-- Opening Marker --

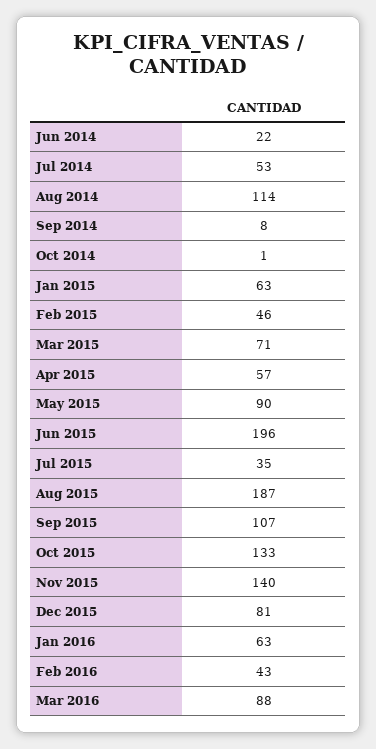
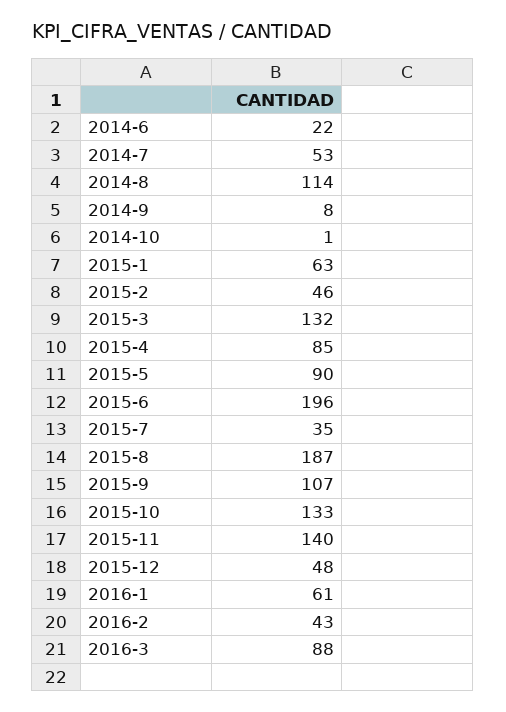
  {
    "Jun 2014": 22,
    "Jul 2014": 53,
    "Aug 2014": 114,
    "Sep 2014": 8,
    "Oct 2014": 1,
    "Jan 2015": 63,
    "Feb 2015": 46,
-   "Mar 2015": 71,
+   "Mar 2015": 132,
-   "Apr 2015": 57,
+   "Apr 2015": 85,
    "May 2015": 90,
    "Jun 2015": 196,
    "Jul 2015": 35,
    "Aug 2015": 187,
    "Sep 2015": 107,
    "Oct 2015": 133,
    "Nov 2015": 140,
-   "Dec 2015": 81,
+   "Dec 2015": 48,
-   "Jan 2016": 63,
+   "Jan 2016": 61,
    "Feb 2016": 43,
    "Mar 2016": 88
  }

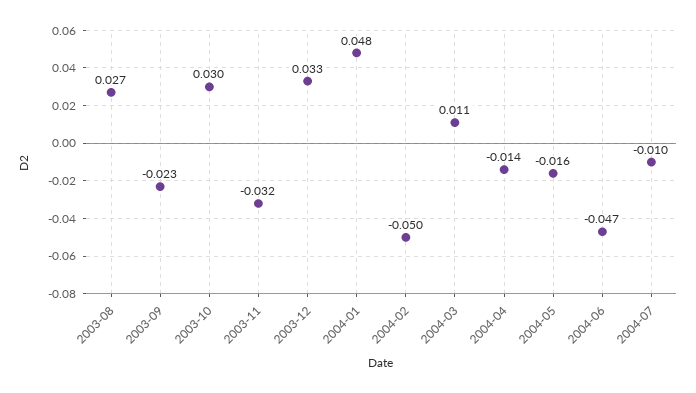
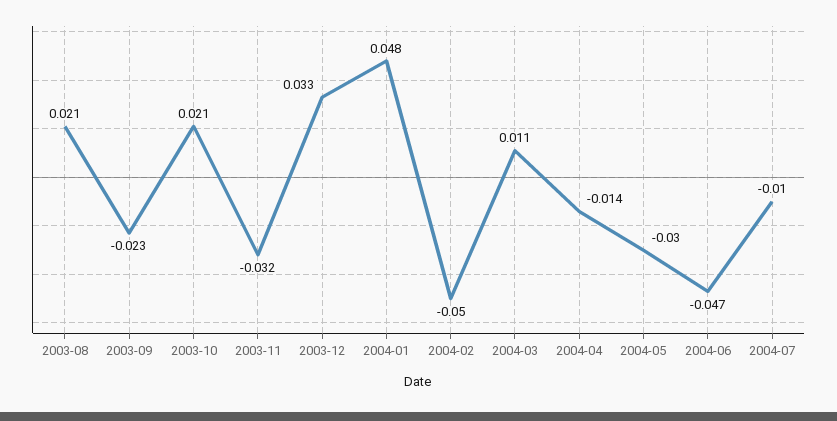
  {
-   "2003-08": 0.027,
+   "2003-08": 0.021,
    "2003-09": -0.023,
-   "2003-10": 0.03,
+   "2003-10": 0.021,
    "2003-11": -0.032,
    "2003-12": 0.033,
    "2004-01": 0.048,
    "2004-02": -0.05,
    "2004-03": 0.011,
    "2004-04": -0.014,
-   "2004-05": -0.016,
+   "2004-05": -0.03,
    "2004-06": -0.047,
    "2004-07": -0.01
  }

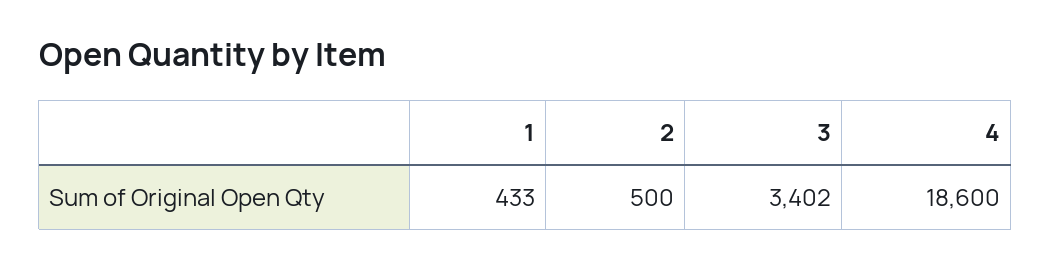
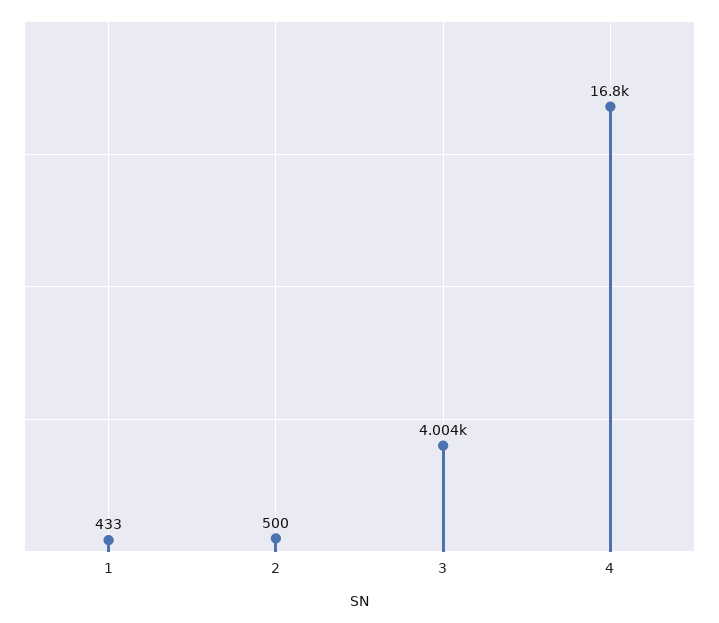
  {
    "1": 433,
    "2": 500,
-   "3": 3402,
+   "3": 4004,
-   "4": 18600
+   "4": 16800
  }

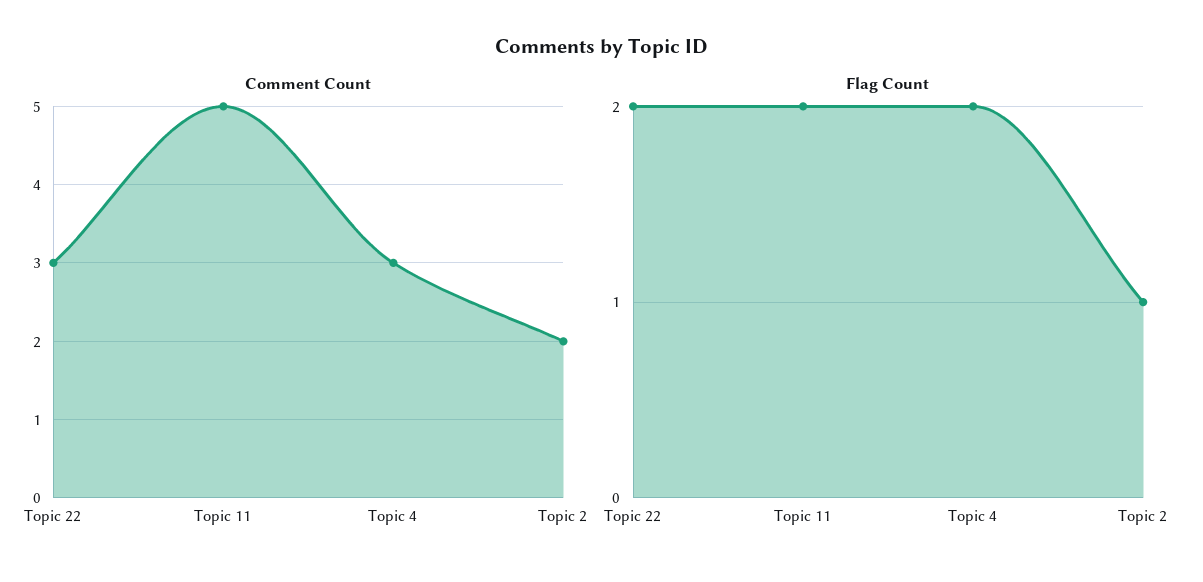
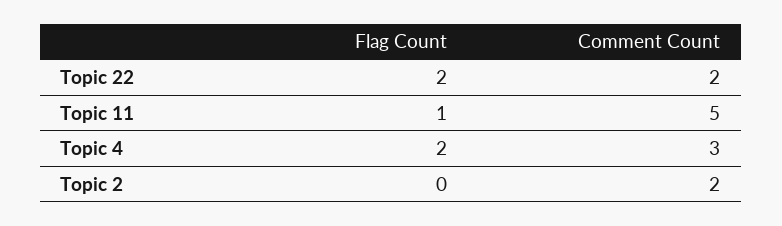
  {
    "Comment Count": {
-     "Topic 22": 3,
+     "Topic 22": 2,
      "Topic 11": 5,
      "Topic 4": 3,
      "Topic 2": 2
    },
    "Flag Count": {
      "Topic 22": 2,
-     "Topic 11": 2,
+     "Topic 11": 1,
      "Topic 4": 2,
-     "Topic 2": 1
+     "Topic 2": 0
    }
  }

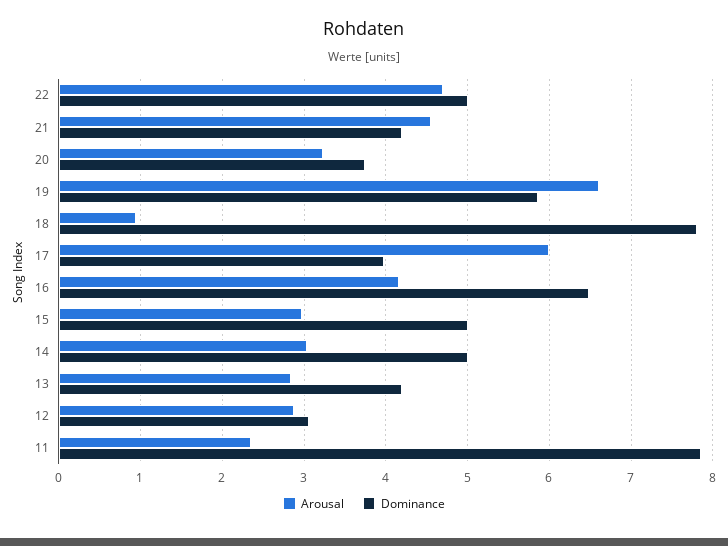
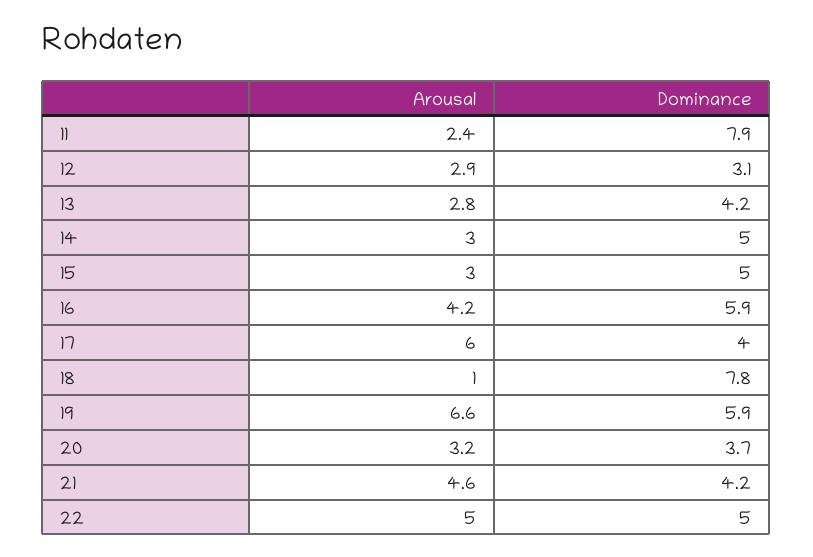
  {
    "Arousal": {
-     "22": 4.7,
+     "22": 5,
      "21": 4.6,
      "20": 3.2,
      "19": 6.6,
      "18": 1,
      "17": 6,
      "16": 4.2,
      "15": 3,
      "14": 3,
      "13": 2.8,
      "12": 2.9,
      "11": 2.4
    },
    "Dominance": {
      "22": 5,
      "21": 4.2,
      "20": 3.7,
      "19": 5.9,
      "18": 7.8,
      "17": 4,
-     "16": 6.5,
+     "16": 5.9,
      "15": 5,
      "14": 5,
      "13": 4.2,
      "12": 3.1,
      "11": 7.9
    }
  }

-- Closing Marker --

WHAT THE EXERCISE ASKS: Every record gets retyped exactly; no picture goes into the copy.

WRITTEN RESPONSE:
  {
    "Jun 2014": 22,
    "Jul 2014": 53,
    "Aug 2014": 114,
    "Sep 2014": 8,
    "Oct 2014": 1,
    "Jan 2015": 63,
    "Feb 2015": 46,
-   "Mar 2015": 71,
+   "Mar 2015": 132,
-   "Apr 2015": 57,
+   "Apr 2015": 85,
    "May 2015": 90,
    "Jun 2015": 196,
    "Jul 2015": 35,
    "Aug 2015": 187,
    "Sep 2015": 107,
    "Oct 2015": 133,
    "Nov 2015": 140,
-   "Dec 2015": 81,
+   "Dec 2015": 48,
-   "Jan 2016": 63,
+   "Jan 2016": 61,
    "Feb 2016": 43,
    "Mar 2016": 88
  }

  {
-   "2003-08": 0.027,
+   "2003-08": 0.021,
    "2003-09": -0.023,
-   "2003-10": 0.03,
+   "2003-10": 0.021,
    "2003-11": -0.032,
    "2003-12": 0.033,
    "2004-01": 0.048,
    "2004-02": -0.05,
    "2004-03": 0.011,
    "2004-04": -0.014,
-   "2004-05": -0.016,
+   "2004-05": -0.03,
    "2004-06": -0.047,
    "2004-07": -0.01
  }

  {
    "1": 433,
    "2": 500,
-   "3": 3402,
+   "3": 4004,
-   "4": 18600
+   "4": 16800
  }

  {
    "Comment Count": {
-     "Topic 22": 3,
+     "Topic 22": 2,
      "Topic 11": 5,
      "Topic 4": 3,
      "Topic 2": 2
    },
    "Flag Count": {
      "Topic 22": 2,
-     "Topic 11": 2,
+     "Topic 11": 1,
      "Topic 4": 2,
-     "Topic 2": 1
+     "Topic 2": 0
    }
  }

  {
    "Arousal": {
-     "22": 4.7,
+     "22": 5,
      "21": 4.6,
      "20": 3.2,
      "19": 6.6,
      "18": 1,
      "17": 6,
      "16": 4.2,
      "15": 3,
      "14": 3,
      "13": 2.8,
      "12": 2.9,
      "11": 2.4
    },
    "Dominance": {
      "22": 5,
      "21": 4.2,
      "20": 3.7,
      "19": 5.9,
      "18": 7.8,
      "17": 4,
-     "16": 6.5,
+     "16": 5.9,
      "15": 5,
      "14": 5,
      "13": 4.2,
      "12": 3.1,
      "11": 7.9
    }
  }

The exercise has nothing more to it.